На другом конце комнаты мобильник Марселины исполнил бразильский ремикс песни «Пуссикэт Доллс».
– Трубку взять не хочешь? – Журналист до мозга костей, Эйтор начинал волноваться из-за неотвеченных звонков.
– Это Черная Птичка.
– Я отвечу вместо тебя.
– Нет! – А потом уже мягче: – Я не хочу, чтобы она знала, что ты рядом. В газетах…
– Я читал газеты. Тебе придется поговорить с ней.
Мобильник сообщил о новой СМС, на этот сигнал у Марселины был поставлен отрывок из монолога вконец обкурившегося трансвестита, бормочущего о своей предстоящей операции.
– Тогда дай мне футболку или что-то в этом духе.

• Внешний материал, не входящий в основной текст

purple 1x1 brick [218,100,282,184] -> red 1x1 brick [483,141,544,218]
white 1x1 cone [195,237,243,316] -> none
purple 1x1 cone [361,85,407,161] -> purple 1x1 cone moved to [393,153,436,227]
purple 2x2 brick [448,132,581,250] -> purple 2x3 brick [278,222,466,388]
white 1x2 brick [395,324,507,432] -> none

На балконе Хоффман ходила туда-сюда в трусах и старой дырявой толстовке. По ту сторону лагуны жилые застройки казались священным градом из серебра и золота: последние обрывки утреннего тумана опалили зеленые холмы, и девушки, которые следят за фигурой, бегали по берегу озера. Эйтор пытался понять что-то по движению рук Марселины.
– Ну?
Она плюхнулась на кожаный диван:
– Плохо дело. Она велела мне взять отпуск за свой счет. В общем, осталась я без зарплаты.
– А могли уволить.
– Адриану хотел, она отговорила. Дает мне кредит доверия, считает, что я не отправляла то письмо, это промышленный шпионаж или кто-то просто хакнул мой компьютер. Думаю, я неправильно относилась к Черной Птичке.
– А что с шоу?
– Адриану считает, что, возможно, это нам на руку. ЛПХП.

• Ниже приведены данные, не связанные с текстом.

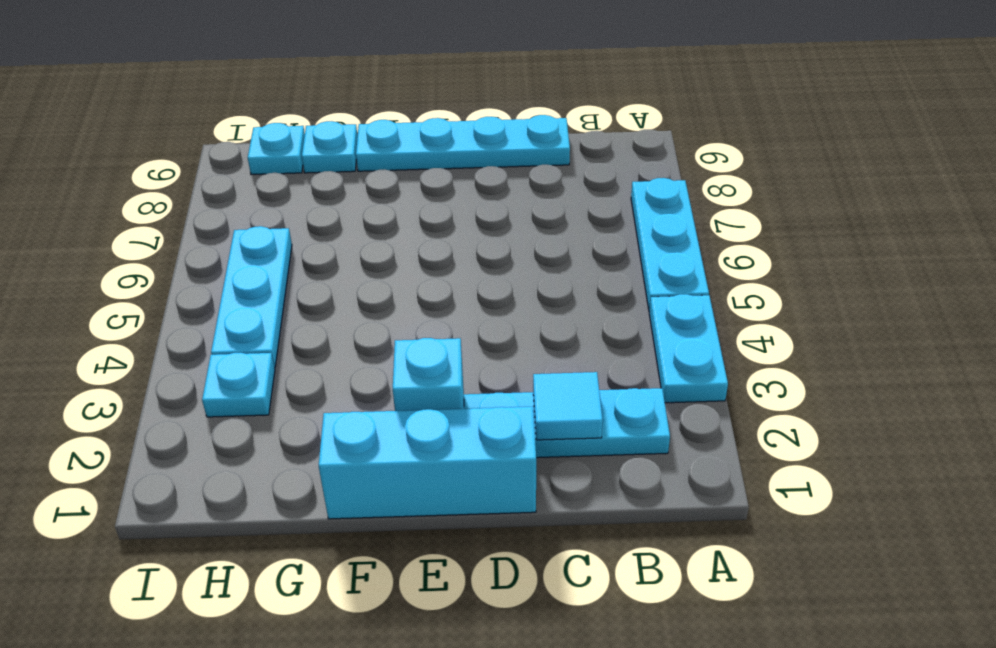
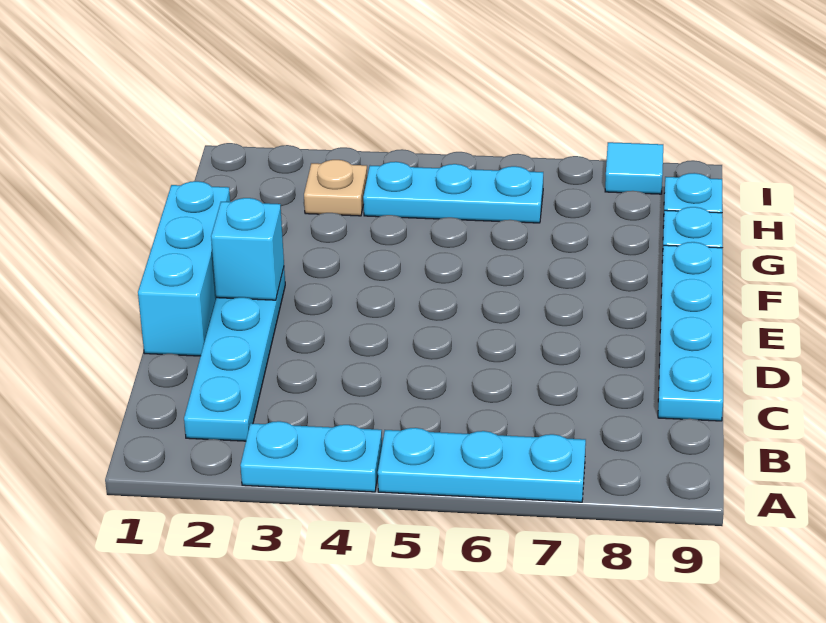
cyan 1x1 tile [533,372,603,440] -> cyan 1x1 tile moved to [605,142,663,194]
cyan 1x1 plate [202,353,275,417] -> tan 1x1 plate [304,160,367,216]

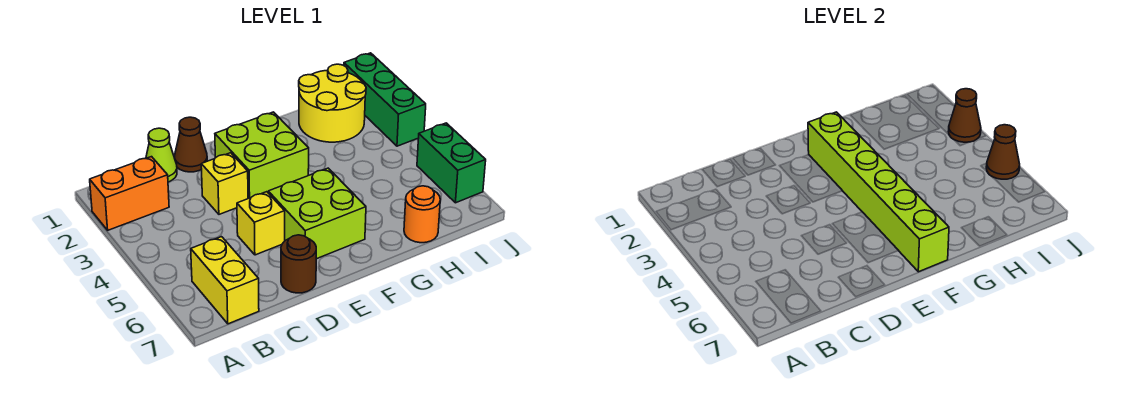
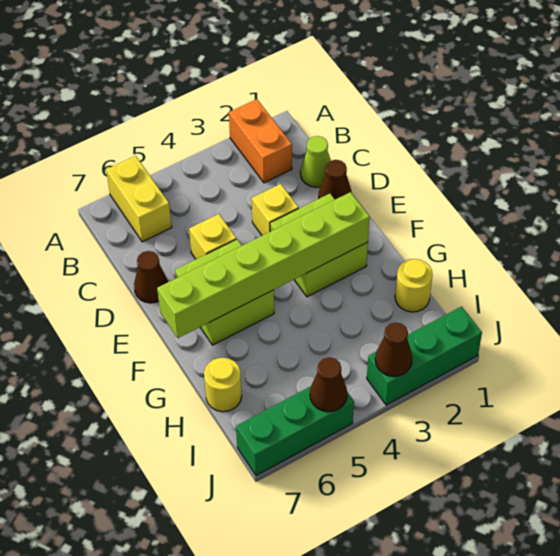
yellow 1x2 brick [191,237,259,324] -> yellow 1x2 brick turned to [106,156,172,242]
brown 1x1 round brick [281,235,316,293] -> brown 1x1 cone [134,251,168,303]
yellow 2x2 round brick [299,64,366,142] -> yellow 1x1 round brick [395,259,433,312]
orange 1x1 round brick [404,186,440,243] -> yellow 1x1 round brick [204,358,242,412]
green 1x2 brick [417,123,486,203] -> green 1x3 brick [236,386,354,476]

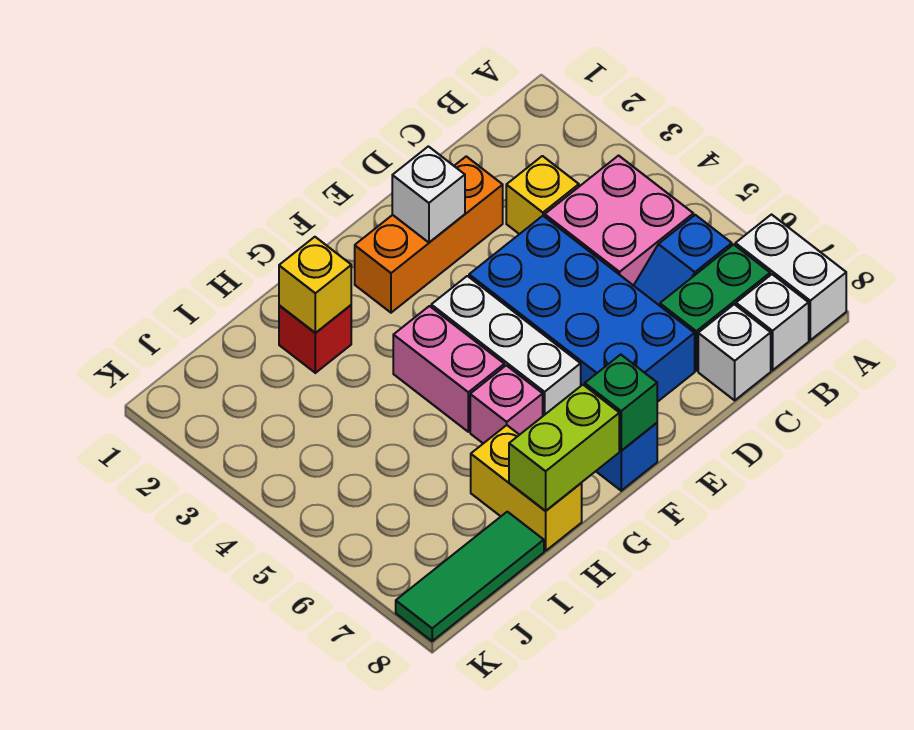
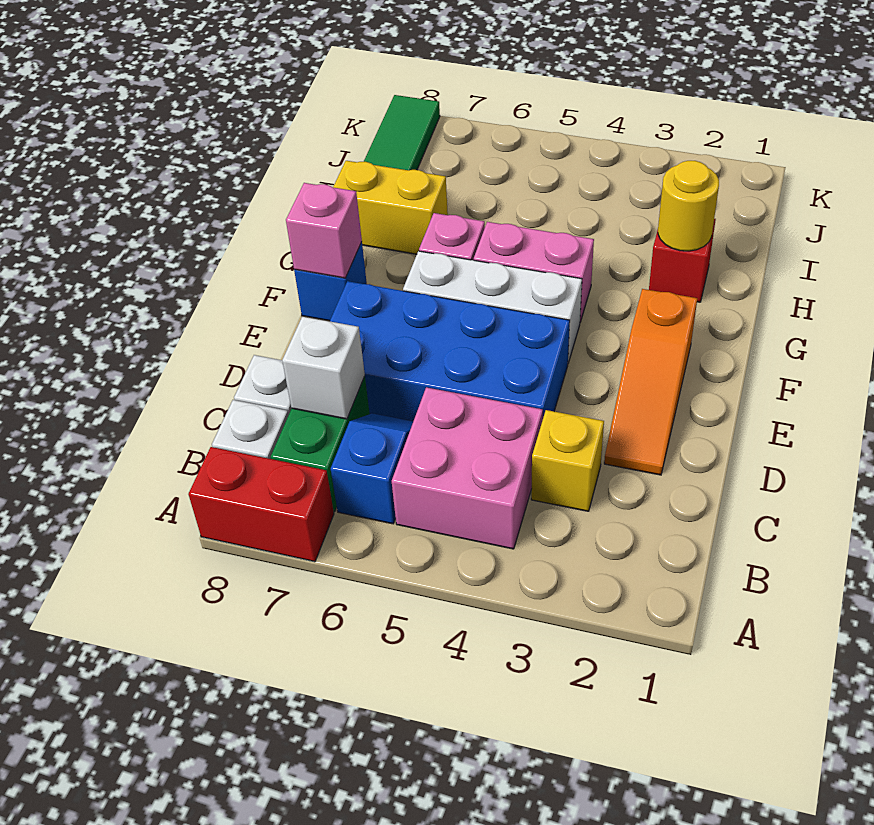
white 1x2 brick [735,215,846,340] -> red 1x2 brick [188,447,334,562]
orange 1x3 brick [355,156,503,313] -> orange 1x3 slope [604,289,697,475]
white 1x1 brick [392,146,465,242] -> white 1x1 brick moved to [282,316,365,419]
green 1x1 brick [585,355,657,450] -> pink 1x1 brick [286,183,362,278]
lime 1x2 brick [509,385,619,511] -> none
yellow 1x1 brick [279,237,351,333] -> yellow 1x1 round brick [658,161,719,251]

– Мы такое в новостях не употребляем.
– Любой пиар – хороший пиар. Он подождет, не будет ли отката рейтингов по сравнению с «Глобу». Я все еще могу получить проект.
– Тебе нужно сделать еще один звонок. – Кофемашина Эйтора заполнила кухню визгом и ревом.
– Я знаю. Я знаю.
Ее мать напьется. Будет всю ночь пить, медленно, но верно, по одной стопке водки за раз, глядя на узор из света фар на дождливых улицах Леблона. Фрэнк Синатра отвернулся. Слава – лишь блеск дискотечного шара. Твое «я» разбилось на сотни осколков, и теперь отблески от них слепят тебе глаза.
– Я позвоню. Но я не могу остаться у тебя, Эйтор.
– Освалду уже намекнул, что твое присутствие нелучшим образом скажется на моей профессиональной объективности. Оставайся сколько нужно.
– Дело не в тебе. Понимаешь? Дело не в тебе. Просто, пока она там, мне нужно, чтобы ты мне доверял. А для этого ты должен быть уверен, что если я вдруг позвоню, или напишу, или приду, то, значит, это не я, а она, и все, что она скажет, будет ложью.
– Я узнаю ее. Я как-то раз брал интервью у полицейского, который работал с фальшивомонетчиками, и спросил, как он научился распознавать подделки. Он ответил: «Я смотрел на оригиналы». Так что тебя я узнал бы где угодно.
– А Раймунду Суарес узнал? А мои коллеги по работе, мимо которых она чуть ли не в ритме самбы продефилировала? А мои сестры? Моя собственная мать? Нет, так безопаснее.
– А как я пойму, что все уже закончилось?
– Это я пока не придумала! – огрызнулась Марселина. – Почему ты все усложняешь? Я понятия не имею, как у меня все получится, но хорошо знаю одно: я очень хорошо собираю информацию, мне пора выходить из роли жертвы и обернуть ситуацию в свою сторону, стать охотницей. И за чем я охочусь? За собой. И больше мне сказать нечего. За чем-то, что выглядит как я, говорит как я, думает как я, знает все мои поступки наперед и хочет только одного – уничтожить меня. Почему? Я не знаю. Но выясню. И я понимаю, что раз это нечто выглядит как я, думает как я и говорит как я, то это и есть я. Как такое возможно, мне неведомо. Вот ты объясни – ты же прочел целую кучу книг обо всем на свете. У тебя есть теория на любой случай жизни, так давай, выдай мне какую-нибудь – любую, которая имеет смысл.